(Collection entries)
____

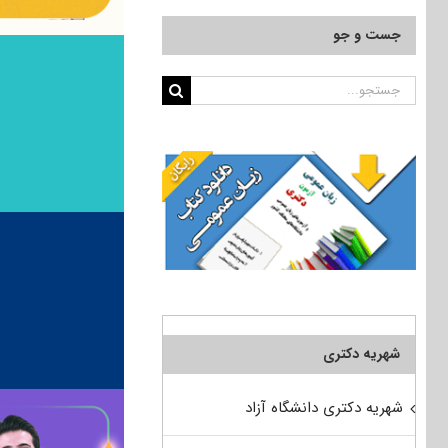
جست و جو
جستجو
برای:
شهریه دکتری
شهریه دکتری دانشگاه آزاد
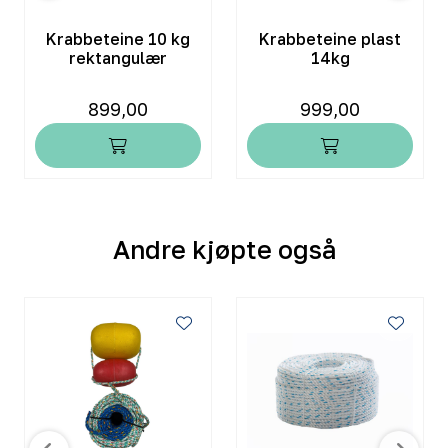
Krabbeteine 10 kg
Krabbeteine plast
rektangulær
14kg
899,00
999,00
Andre kjøpte også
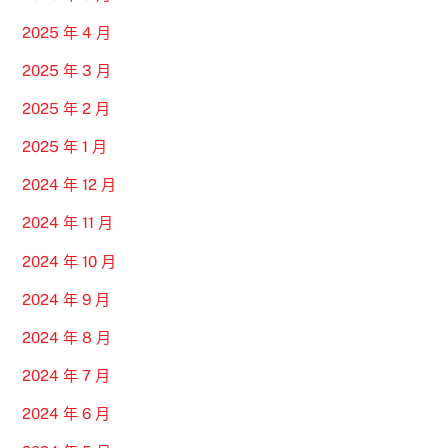
2025 年 4 月
2025 年 3 月
2025 年 2 月
2025 年 1 月
2024 年 12 月
2024 年 11 月
2024 年 10 月
2024 年 9 月
2024 年 8 月
2024 年 7 月
2024 年 6 月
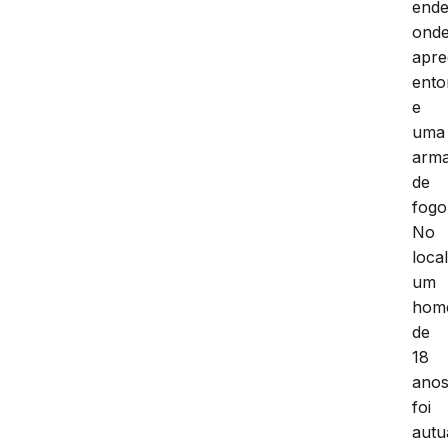
ende
ond
apr
ento
e
uma
arm
de
fogo
No
local
um
hom
de
18
ano
foi
autu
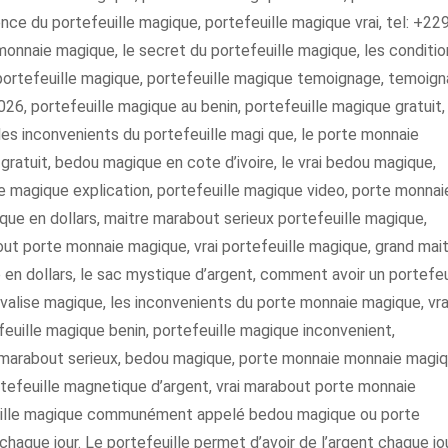
ce du portefeuille magique, portefeuille magique vrai, tel: +22
onnaie magique, le secret du portefeuille magique, les conditio
portefeuille magique, portefeuille magique temoignage, temoig
26, portefeuille magique au benin, portefeuille magique gratuit, 
les inconvenients du portefeuille magi que, le porte monnaie
ratuit, bedou magique en cote d’ivoire, le vrai bedou magique,
 magique explication, portefeuille magique video, porte monnai
ue en dollars, maitre marabout serieux portefeuille magique,
ut porte monnaie magique, vrai portefeuille magique, grand mai
 en dollars, le sac mystique d’argent, comment avoir un portefeu
 valise magique, les inconvenients du porte monnaie magique, vra
feuille magique benin, portefeuille magique inconvenient,
d marabout serieux, bedou magique, porte monnaie monnaie magi
ortefeuille magnetique d’argent, vrai marabout porte monnaie
uille magique communément appelé bedou magique ou porte
haque jour. Le portefeuille permet d’avoir de l’argent chaque jo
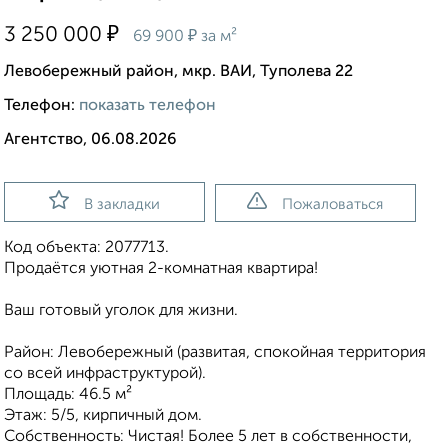
₽
3 250 000
₽
69 900
за м²
Левобережный район, мкр. ВАИ, Туполева 22
Телефон:
показать телефон
Агентство, 06.08.2026
В закладки
Пожаловаться
Код объекта: 2077713.
Продаётся уютная 2-комнатная квартира!
Ваш готовый уголок для жизни.
Район: Левобережный (развитая, спокойная территория
со всей инфраструктурой).
Площадь: 46.5 м²
Этаж: 5/5, кирпичный дом.
Собственность: Чистая! Более 5 лет в собственности,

____

## Task brief
Transcribe, character for character, the lines from the line containing "ce du portefeuille" to the line containing "ratuit, bedou magique", including both of those lines.

## Answer area
ce du portefeuille magique, portefeuille magique vrai, tel: +22
onnaie magique, le secret du portefeuille magique, les conditio
portefeuille magique, portefeuille magique temoignage, temoig
26, portefeuille magique au benin, portefeuille magique gratuit, 
les inconvenients du portefeuille magi que, le porte monnaie
ratuit, bedou magique en cote d’ivoire, le vrai bedou magique,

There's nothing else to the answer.